===== TEXT PROVIDED
03 March 2008

Why are People Taking Up the Gun?



This post asks readers a question:

With Columbine, the DC gas station/highway shooter, VA Tech and other college shootings, mall shootings, holiday shootings, and today's shooting (3.3.08 Wendy's Shooting), what do you see as the reason people - from teenage high schoolers to 50+ adults - are taking up the gun as their means of "getting even" and relieving their pain?

Please, I am really looking for reasons here - besides this being a sign the world is coming to an end...

6 comments:

Steve Robinson said...

Impotent, marginalized, weak and socially misfit men see guns as a manly, attention getting, socially powerful and un-ignorable equalizer of all the pain they've suffered. Media romanticizes the "power" of a gun in the hands of a "cool male". They usually kill themselves because they are already dead. Taking others beforehand is merely a statement: You THOUGHT I was nothing...now I'm someone you cannot ignore, and I will not give you the power over me to try me and kill me...You've already done that. Men resort to violence for identity, women usually to "dependency roles", ie., insanity, emotional disturbances, physical illness feigned. I cannot think of a female mass gun murderer... can you?

DvntWriter said...

I agree with what you are saying - for the most part. Guns are romanticized in the media, the individuals who do these things are given an inordinate amount of "air time," and they do seem as a majority to suffer from depression, inadequacy, and lack of social integration.

However, I do see young people (middle school -> college) falling prey to this, but what of the Wendy's shooter? He was 45. Far beyond the "no one likes me and I hate everyone" stage. Shouldn't he know that there are really other ways to deal with...whatever? He's lived and experienced and learned far more than someone my age. (And non of this explains the Illinois college shooter.)

As for a female mass murder...no, as of yet I can't think of or find any on Google.

DvntWriter said...

While doing some research on this I did find an interesting blog talking about this issue:

http://drhelen.blogspot.com/2007/05/do-women-commit-mass-murder.html

Steve Robinson said...

I think perhaps you give too much credit to "age=wisdom". I'm 55 and I know people my age who are still in elementary school emotionally and socially, except that they've spent all the years of their life collecting baggage, hurts, percieved offenses and accumulated loneliness. The isolation is not an "event" but a cumulative effect on a person. (I don't know if you ever saw the movie "Falling Down", but I think it expresses this). The Columbine type kids do it out of adolescent rage, the Wendy's/Postal workers do it out of deep and persistent pain. I had a blog post on the Virginia Tech guy a while back also
http://pithlessthoughts.blogspot.com/2007/04/not-another-one.html

Steve Robinson said...

oops
http://pithlessthoughts.blogspot.com/2007/04/not-another-one.html

Steve Robinson said...

Your question is a good one, why kill "innocents"? I can only believe that if we could delve deeply enough into someone else's pain we'd find a connection. On a very personal note, many years ago I contemplated "murder suicide" as a rational way out of my personal despondency. When I read a story about a man who did that in the newspaper and it actually made sense to me, I knew I needed help. (The link to "Life, Death and Love" on my blog is a mss. that was written during that time of my life, but I've left out a couple of chapters for the sake of my kids). I have compassion for those whose pain leads them to horrific solutions, but I also reel at the sheer incomprehensibility of actually carrying out such harm on others in the name of one's own suffering. "I don't know...." is probably the best answer.
==========
===== DATA UNDER STUDY
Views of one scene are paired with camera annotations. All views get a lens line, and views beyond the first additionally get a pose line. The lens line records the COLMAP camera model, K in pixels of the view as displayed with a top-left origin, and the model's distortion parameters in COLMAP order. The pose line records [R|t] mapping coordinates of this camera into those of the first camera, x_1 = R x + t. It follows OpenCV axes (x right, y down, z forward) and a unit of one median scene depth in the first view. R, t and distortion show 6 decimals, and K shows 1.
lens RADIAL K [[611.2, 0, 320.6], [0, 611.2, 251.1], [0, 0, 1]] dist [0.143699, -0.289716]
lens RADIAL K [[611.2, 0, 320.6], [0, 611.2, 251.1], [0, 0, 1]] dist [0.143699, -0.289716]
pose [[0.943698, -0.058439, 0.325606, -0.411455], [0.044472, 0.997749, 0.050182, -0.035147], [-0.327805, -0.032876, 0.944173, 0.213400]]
==========
===== DATA UNDER STUDY
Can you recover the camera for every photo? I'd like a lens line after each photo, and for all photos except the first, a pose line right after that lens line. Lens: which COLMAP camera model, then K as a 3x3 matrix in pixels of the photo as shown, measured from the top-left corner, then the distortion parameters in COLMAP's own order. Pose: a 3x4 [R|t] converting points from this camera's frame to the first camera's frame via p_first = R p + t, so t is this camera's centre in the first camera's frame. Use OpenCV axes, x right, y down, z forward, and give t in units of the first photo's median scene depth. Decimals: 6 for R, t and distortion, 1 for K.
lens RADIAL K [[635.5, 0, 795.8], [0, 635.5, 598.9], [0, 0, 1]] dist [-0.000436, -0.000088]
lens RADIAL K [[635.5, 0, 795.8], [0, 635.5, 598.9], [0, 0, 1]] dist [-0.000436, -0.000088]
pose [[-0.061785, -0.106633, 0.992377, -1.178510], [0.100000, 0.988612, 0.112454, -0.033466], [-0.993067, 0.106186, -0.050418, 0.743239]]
==========
===== DATA UNDER STUDY
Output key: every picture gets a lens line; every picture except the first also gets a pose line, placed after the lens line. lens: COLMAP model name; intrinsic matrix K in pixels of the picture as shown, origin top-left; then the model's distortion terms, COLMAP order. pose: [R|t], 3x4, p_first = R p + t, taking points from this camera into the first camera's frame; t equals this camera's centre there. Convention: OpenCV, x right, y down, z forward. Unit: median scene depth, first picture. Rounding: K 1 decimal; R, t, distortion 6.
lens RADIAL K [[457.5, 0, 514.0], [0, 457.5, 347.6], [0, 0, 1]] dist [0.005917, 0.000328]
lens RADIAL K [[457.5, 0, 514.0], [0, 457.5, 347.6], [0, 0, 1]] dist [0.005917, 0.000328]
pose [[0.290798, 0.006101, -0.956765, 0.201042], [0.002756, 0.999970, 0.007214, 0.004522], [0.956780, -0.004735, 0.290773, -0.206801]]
==========
▸ **TASK INSTRUCTIONS**
• 1. From the shootings post, print the passage starting at "With Columbine, the" and ending at "to an end...".
• 2. According to the shootings post, how old was the Wendy's shooter?
• 3. Translate this sentence from the shootings post into Spanish: "He's lived and experienced and learned far more than someone my age."

▸ **TASK-BY-TASK RESULTS**
• 1.
With Columbine, the DC gas station/highway shooter, VA Tech and other college shootings, mall shootings, holiday shootings, and today's shooting (3.3.08 Wendy's Shooting), what do you see as the reason people - from teenage high schoolers to 50+ adults - are taking up the gun as their means of "getting even" and relieving their pain?

Please, I am really looking for reasons here - besides this being a sign the world is coming to an end...

• 2. He was 45.

• 3. Ha vivido y ha experimentado y ha aprendido mucho más que alguien de mi edad.